Architecture

TransformsV2 is built on a few core concepts that allow it to be both flexible and performant.

Concepts

1. Element Transforms

At the lowest level, most logic is defined as Element Transforms. These are functions that operate on a single unit of data, such as a Mask2D, Point2D, or float.

  • Stateless: They do not hold state between invocations.
  • Pure: f(x) -> y.

2. Lifting (ContainerTransform)

The system automatically “lifts” these element transforms to work on containers.

  • If you define Mask2D -> float (e.g., area calculation).
  • The system provides MaskData -> AnalogTimeSeries automatically.
  • This is done via ContainerTransform, which iterates over the input container, applies the element transform, and builds the output container.

3. Pipeline & Fusion

A TransformPipeline is a sequence of steps.
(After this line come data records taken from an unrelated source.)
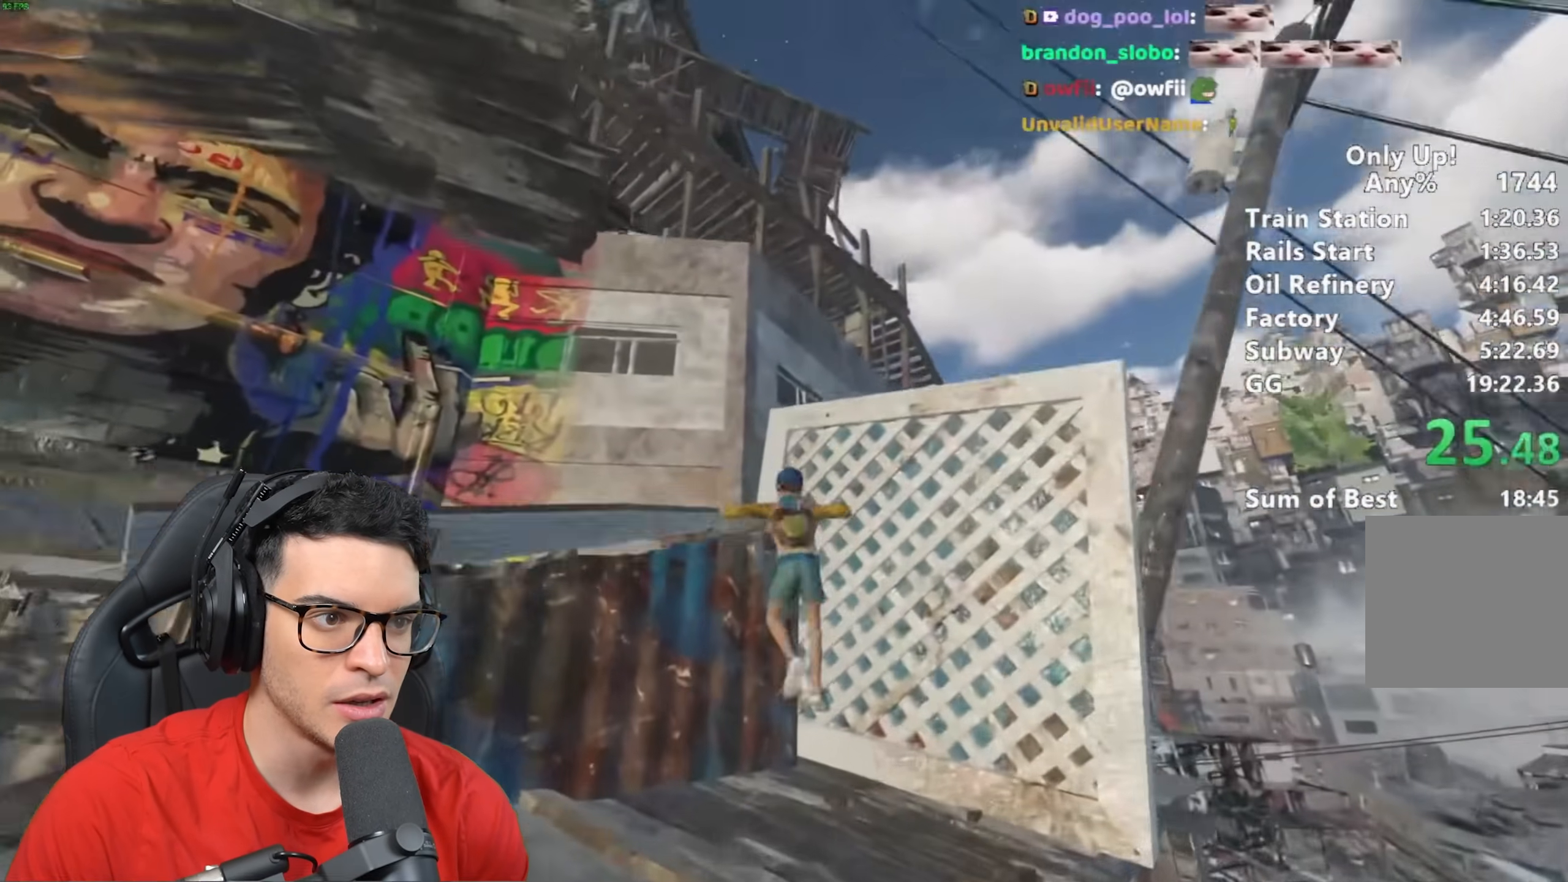
{"keys": ["shift", "w"], "mouse": [], "events": [[83, "space", "down"], [133, "space", "up"], [233, "space", "down"], [333, "space", "up"]]}
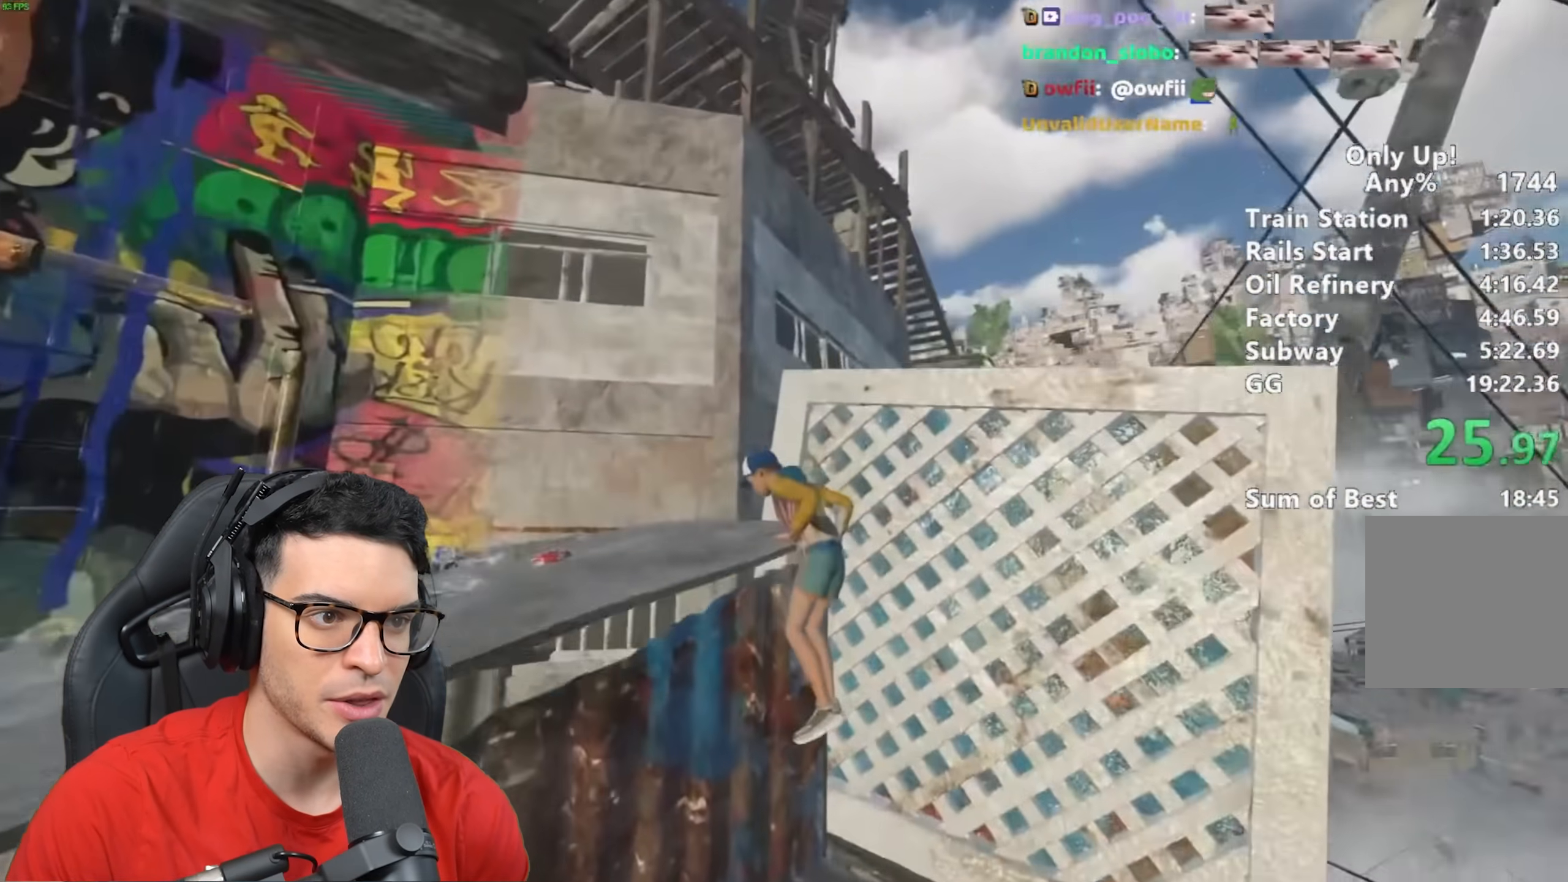
{"keys": ["shift", "w"], "mouse": [], "events": [[150, "space", "down"], [250, "space", "up"], [333, "space", "down"], [417, "space", "up"]]}
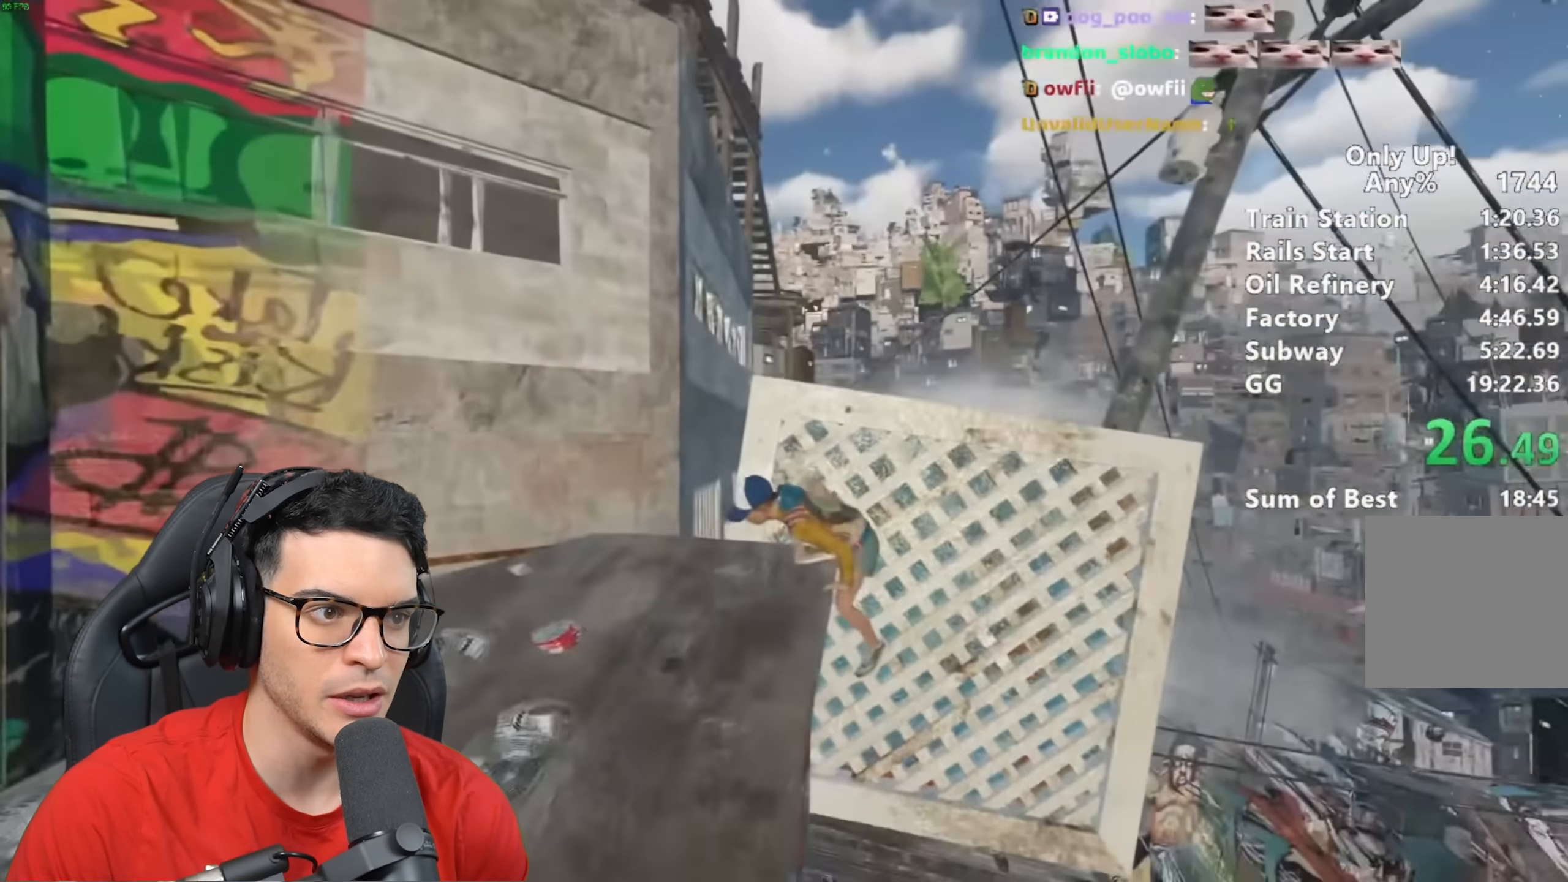
{"keys": ["shift", "space", "w"], "mouse": [], "events": [[17, "space", "down"], [83, "space", "up"], [167, "space", "down"], [267, "space", "up"], [367, "space", "down"], [450, "space", "up"], [483, "space", "down"]]}
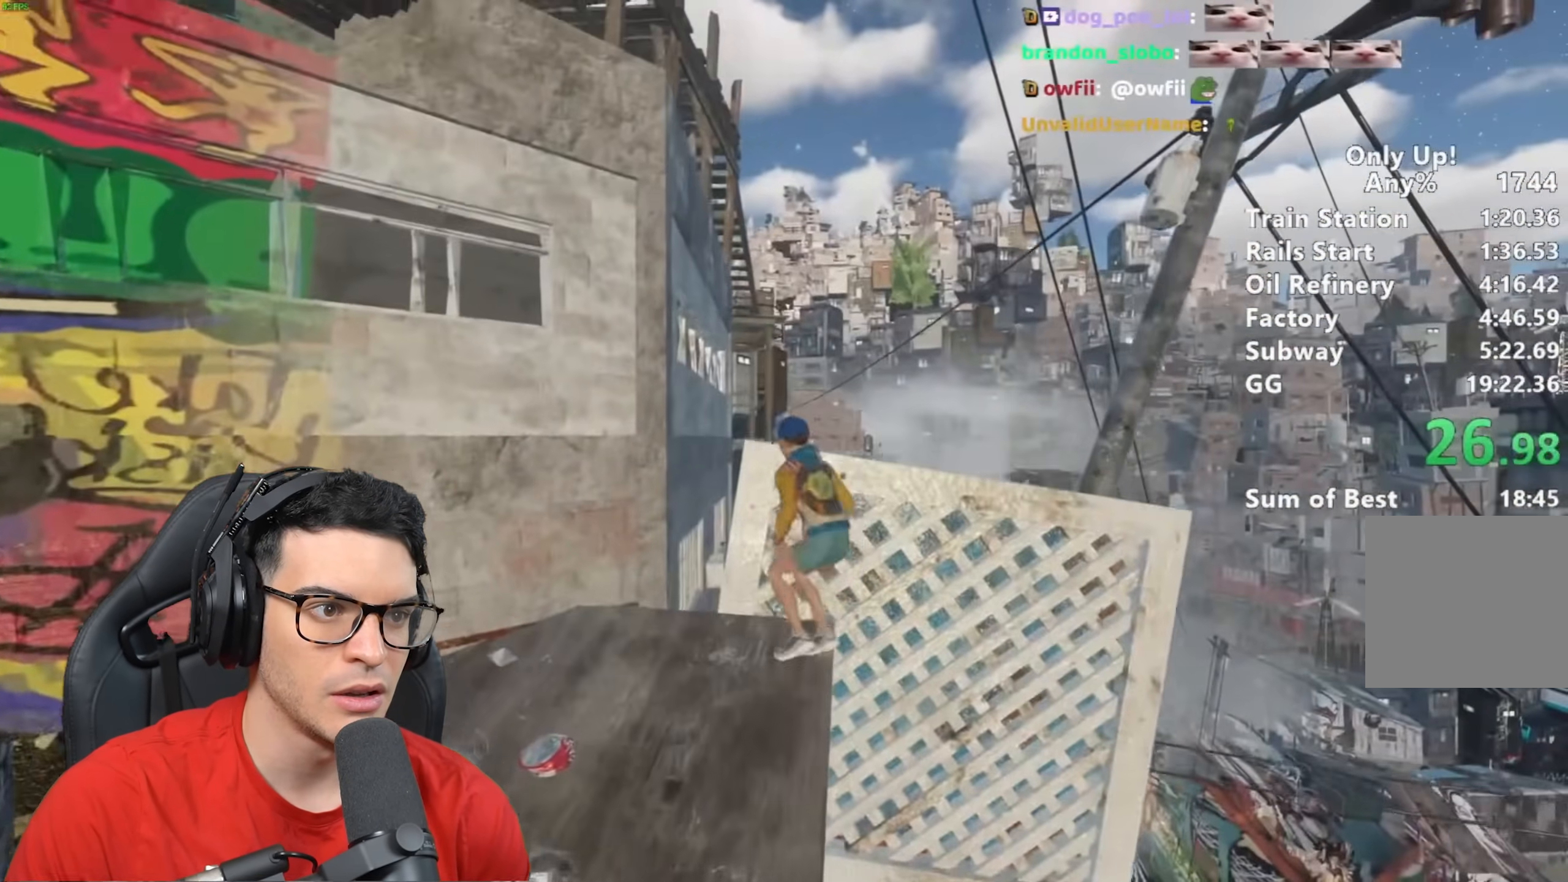
{"keys": ["shift", "space", "w"], "mouse": [], "events": [[83, "space", "up"], [183, "space", "down"], [283, "space", "up"], [367, "space", "down"]]}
  • Naive Execution: Step 1 runs on all data -> Intermediate Result -> Step 2 runs on Intermediate Result -> …
  • Fused Execution: If multiple steps are element-wise, they are composed into a single function h(x) = g(f(x)).
    • The system iterates over the input container once.
    • Applies h(x) to each element.
    • Writes directly to the final output.
    • Benefit: Eliminates intermediate allocations and keeps data in CPU cache.

4. PipelineValueStore (V2 Context)

For operations that require global context (like normalization), we use a two-pass approach:

  1. Pre-Reduction: Calculate global statistics (e.g., Mean) and store them in the PipelineValueStore.
  2. Transformation: The transform step reads these values from the store (via parameter bindings) and applies them to each element.

This keeps the element transforms stateless and parallelizable, while still allowing global context dependencies.